Janapada Sampada Celebrated Hariyali Tija
On the occasion of the Foundation day of Janapada Sampada, which falls on “Hariyali Tija” a brief cultural function was organised on 26th July, 1998.The function started with offering puja to nyagrodha or vat-vrks, by Ms. Krishna Dutt. Dr. N.D. Sharma explained about the importance of ‘vat-vrks’ and its significance in the daily lives of the people. He cited the examples from the Vedas and many other literatures of Indology. In the absence of Prof. B.N. Saraswati, Dr. Nita Mathur presented the annual report of Janapada SampadŒ.

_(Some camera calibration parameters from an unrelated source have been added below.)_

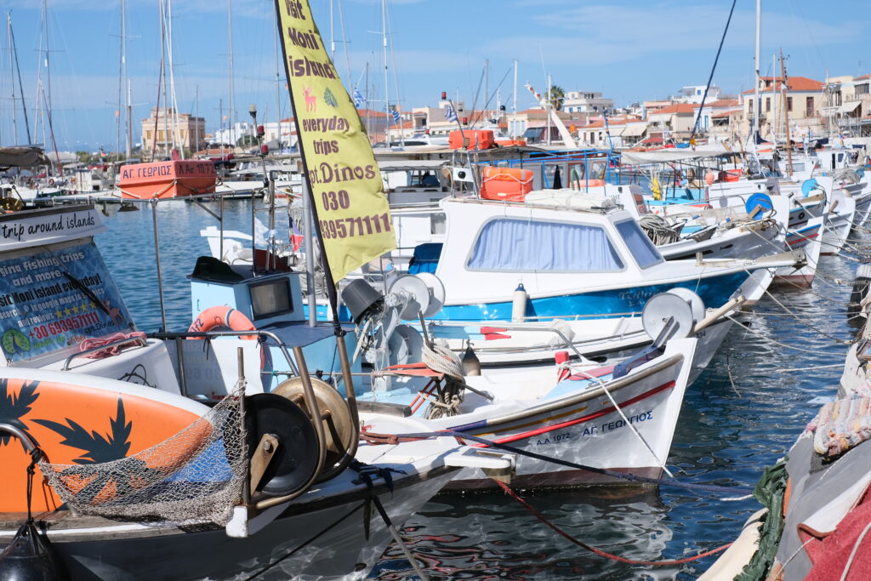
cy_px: 290
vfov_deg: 25.5
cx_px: 436
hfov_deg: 37.5
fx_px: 1282
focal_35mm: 53
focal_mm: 35
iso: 320
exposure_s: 1/2000
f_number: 5.6
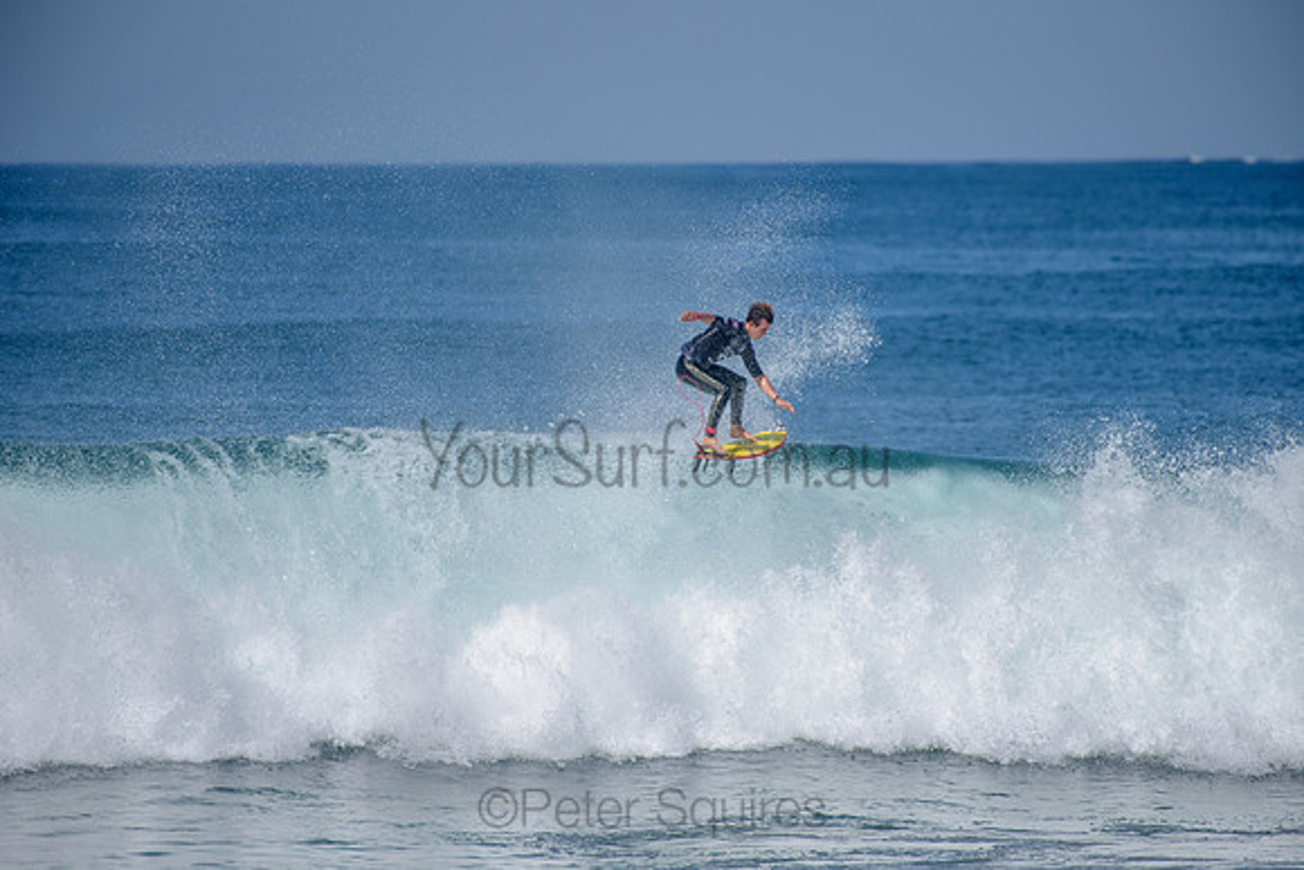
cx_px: 652
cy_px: 435
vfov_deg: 2.8
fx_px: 18114
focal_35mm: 500
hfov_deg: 4.1
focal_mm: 500
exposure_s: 1/2000
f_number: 5.6
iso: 160
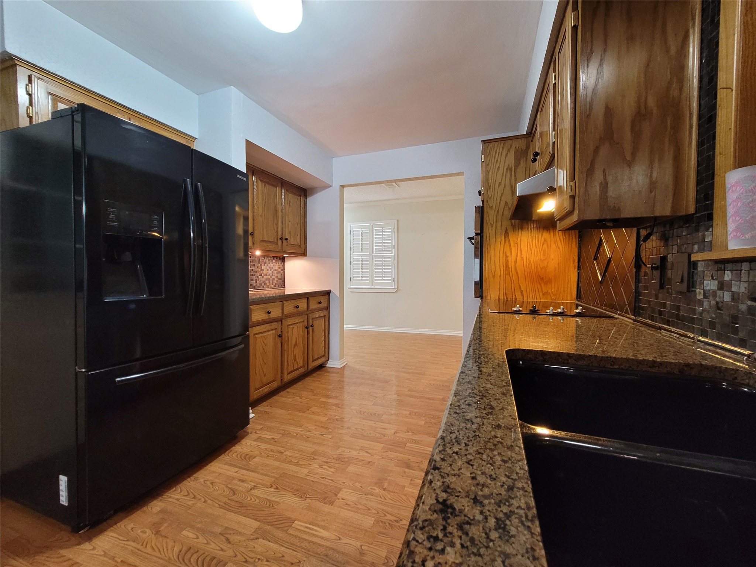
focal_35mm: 13
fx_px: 284
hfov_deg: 106.2
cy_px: 284
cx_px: 378
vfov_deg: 89.9
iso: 400
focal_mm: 2.2
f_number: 2.2
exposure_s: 1/30
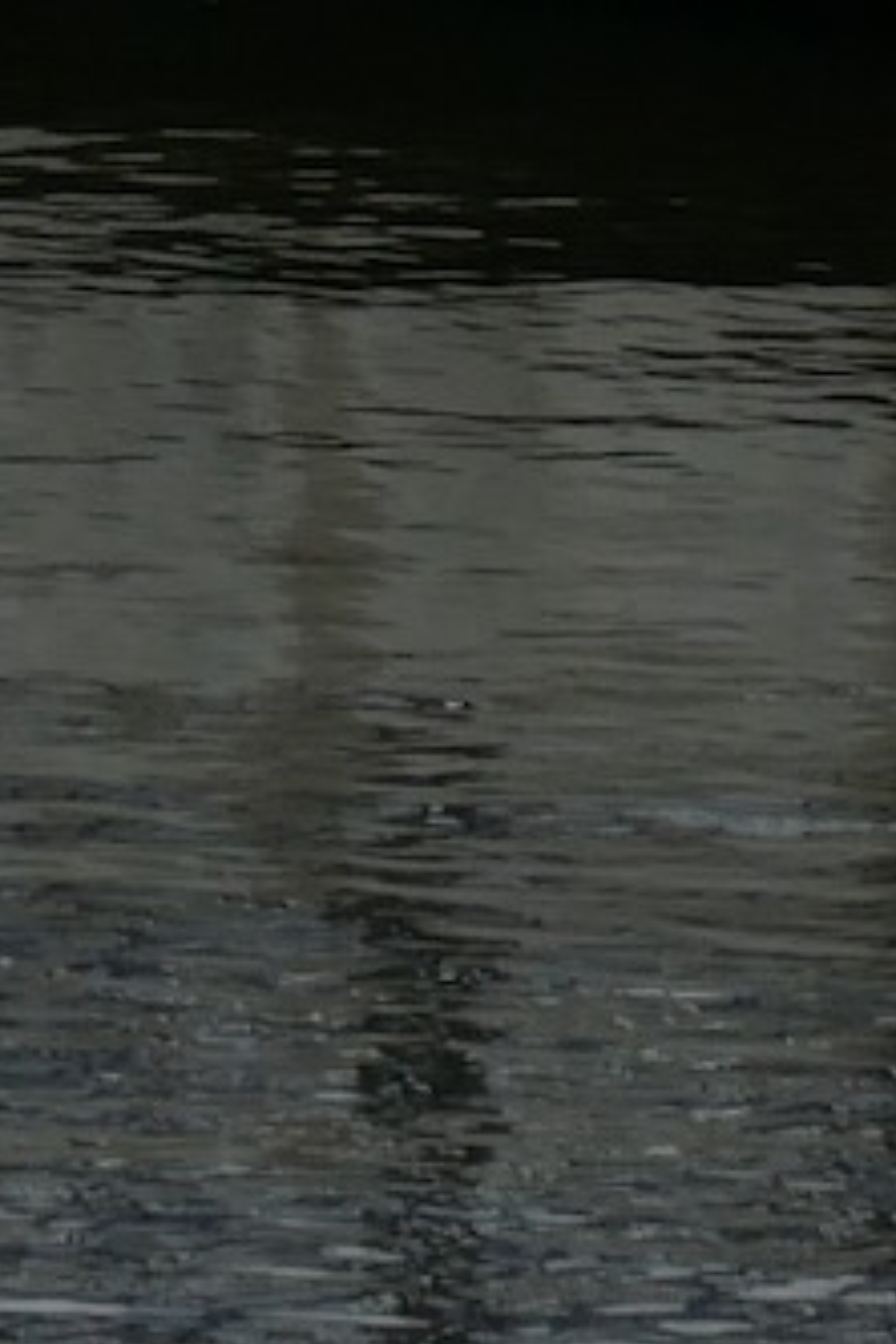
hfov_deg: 2.4
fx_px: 21278
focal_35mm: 570
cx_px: -557
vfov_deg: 3.5
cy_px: -3100
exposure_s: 1/1000
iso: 200
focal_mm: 28.7
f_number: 8
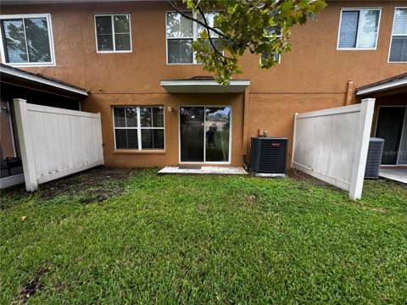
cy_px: 152
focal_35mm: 14
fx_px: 165
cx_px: 204
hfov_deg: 102.1
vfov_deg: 85.7
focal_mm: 2.22
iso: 50
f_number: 2.2
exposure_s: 1/99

The cultural programme was an interesting presentation of folksongs of Mithila by Smt. Neelam Jha and friends. These folk singers from Mithila sung beautiful, melodious and meaningful songs which are sung in Mithila on the occasion of Haryali Tija, which is known in Mithila as Madhusravani
Kailash Kumar Mishra explained the importance of folksongs in the lives of the people of Mithila. Mithila is also known as Tirhut, Tirbhukta or the land of king Janak, father of Sita. This pious land is very rich in cultural values and folksongs since ancient times. Folksongs here are principally a wealth among the people handed down from generation to generation. These meaningful and melodious folksongs are sung in various occasions which spring from the innermost emotions of the people.
Madhusravani is a great occasion for the newly married couples of Mithila. A lot of rituals are associated with it. Several folksongs are sung by the women and friends of the newly married brides. These folksongs highlight the spiritual significance, prayer to the god, vegetation, animals, creatures, etc. and also love, emotion, sentiments and culture of the people in totality. Folksongs explain the history, sentiments, meaning, philosophy and tradition of celebrating Madhusravani every year in the area. It also shows the independent status of women in Mithila. The entire ritual is performed by females. After the the songs from Mithila, a Bhojpuri song was presented by Shri Manoj Kumar.
Towards the end of the programme, Shri M.C. Joshi, felicitated the artists with token gifts. In his brief, inspiring and thought-provoking message, Shri Joshi appreciated the work undertaken by the Janapada Sampada Division. He said, “there is a need to develop a strong interpersonal relationship between the members of all the departments of IGNCA”. He further said, “like the nyagrodha tree, the IGNCA is a huge family and all its faculties are the branches and roots of this upside down tree. We need to develop a unique culture of knowledge and humanity at the centre which may in the long run act as the great source of inspiration for the other institutions and also our future generations”.